→ Task set:
1. Please reproduce the stretch of the matrix multiplication post from "I'm trying to" through "column, int size)".
2. In the matrix multiplication post, which register holds resultRow according to the comments in the assembly code?
3. Pick up the matrix multiplication post after its last line and carry it on.

→ Excerpted text:
---------------
I'm trying to create application like in title. Generally, almost everything work fine, except multithreading in ASM. When I want to use multithreading during multiply, sometimes some elements from the first column in the first row in the result matrix is 0. I was trying everything and I can't find my mistake, so I want to ask your help. There is code written in c++:
void multiply(int* resultRow, int* row, int* column, int size)
{
int* startCol = column;
int* start = row;
for (int i = 0; i < size; i++)
{
column = startCol;
column += i;
(*resultRow) = 0;
row = start;
for (int j = 0; j < size; j++)
{
(*resultRow) += ((*row) * (*column));
row++;
column += size;
}
resultRow++;
}
}
This function works fine even with multithreading(resultRow is address of i-th row in matrix, row and columns are addresses of exact row and column in matrices I want to multiply) There is an ASM code:
.CODE
;-------------------------------------------------------------------------
;-------------------------------------------------------------------------
AsmMultiplication PROC loopCount: qword, secondLoopCount: qword, startColAddress : qword, startRowAddress : qword, count : qword, matrixSize : qword
; resultRow in RCX
; rowToMultiply in RDX
; colToMultiply in R8
; size int R9
mov matrixSize, R9
mov loopCount, R9
mov secondLoopCount, R9
mov count, 0
mov R10, RDX
mov R9, RCX
mov startColAddress, R8
mov startRowAddress, R10
loop1:
mov R8, startColAddress ; column = startColAddress
mov R10, startRowAddress ; row = startRowAddress
mov RAX, count ; |
mov RCX, 4 ; |
mul RCX ; |
add R8, RAX ; | column += i
xor RAX, RAX ; |
mov [R9], RAX ; (*resultRow) = 0
mov RAX, matrixSize ; |
mov loopCount, RAX ; |
pxor xmm2, xmm2 ; | preparing for multiplying in loop2
inc count
loop2:
movq xmm0, qword ptr [R10] ;move actual row element to vector
movq xmm1, qword ptr [R8] ;move actual column element to vector
pmuludq xmm0, xmm1 ;multiply vectors
paddq xmm2, xmm0 ;add result to third vector
add R10, 4 ; row++
mov RAX, matrixSize ; |
mov RDX, 4 ; |
mul RDX ; |
add R8, RAX ; | column += size
mov RDX, loopCount ; |
dec RDX ; | decrementing loop counter
mov loopCount, RDX ; |
jnz loop2 ; | if loopCount == 0 break
movq RAX, xmm2 ; |
mov [R9], RAX ; | resultRow = rows * columns
add R9, 4 ; | resultRows++
mov RDX, secondLoopCount ; |
dec RDX ; |
mov secondLoopCount, RDX ; |
jnz loop1 ; | if secondLoopCount == 0 break
ret
AsmMultiplication ENDP
end
There how im using multithreading:
public void ThreadedFunction(int size, int rows)
---------------
→ Information shown:
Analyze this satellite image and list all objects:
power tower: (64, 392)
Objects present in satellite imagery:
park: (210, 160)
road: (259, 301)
---------------
→ Answers in order:
1.
I'm trying to create application like in title. Generally, almost everything work fine, except multithreading in ASM. When I want to use multithreading during multiply, sometimes some elements from the first column in the first row in the result matrix is 0. I was trying everything and I can't find my mistake, so I want to ask your help. There is code written in c++:
void multiply(int* resultRow, int* row, int* column, int size)

2. RCX

3.
{
unsafe
{
fixed (int* resultRow = &m3.matrix[rows, 0])
fixed (int* rowToMultiply = &m1.matrix[rows, 0])
fixed (int* colToMultiply = &m2.matrix[0, 0])
if(Asm == false)
{
MatrixMultiplication.App.multiply(resultRow, rowToMultiply, colToMultiply, size);
}
else
{
MatrixMultiplication.App.AsmMultiplication(resultRow, rowToMultiply, colToMultiply, size);
}
}
}
...
for (int i = 0; i < threadsCount; i++)
{
threads[i] = this.StartTheThread(size, rows);
rows++;
There is a simple result matrix in .txt file with multithreading: Correct: enter image description here
and not correct: enter image description here
i have no idea why sometimes output is correct and sometimes not, but that mistake is only i first row at result matrix. Could anyone explain whats wrong? I know im using in n threads the same rows and columns in matrixes but why then c++ code is working fine ?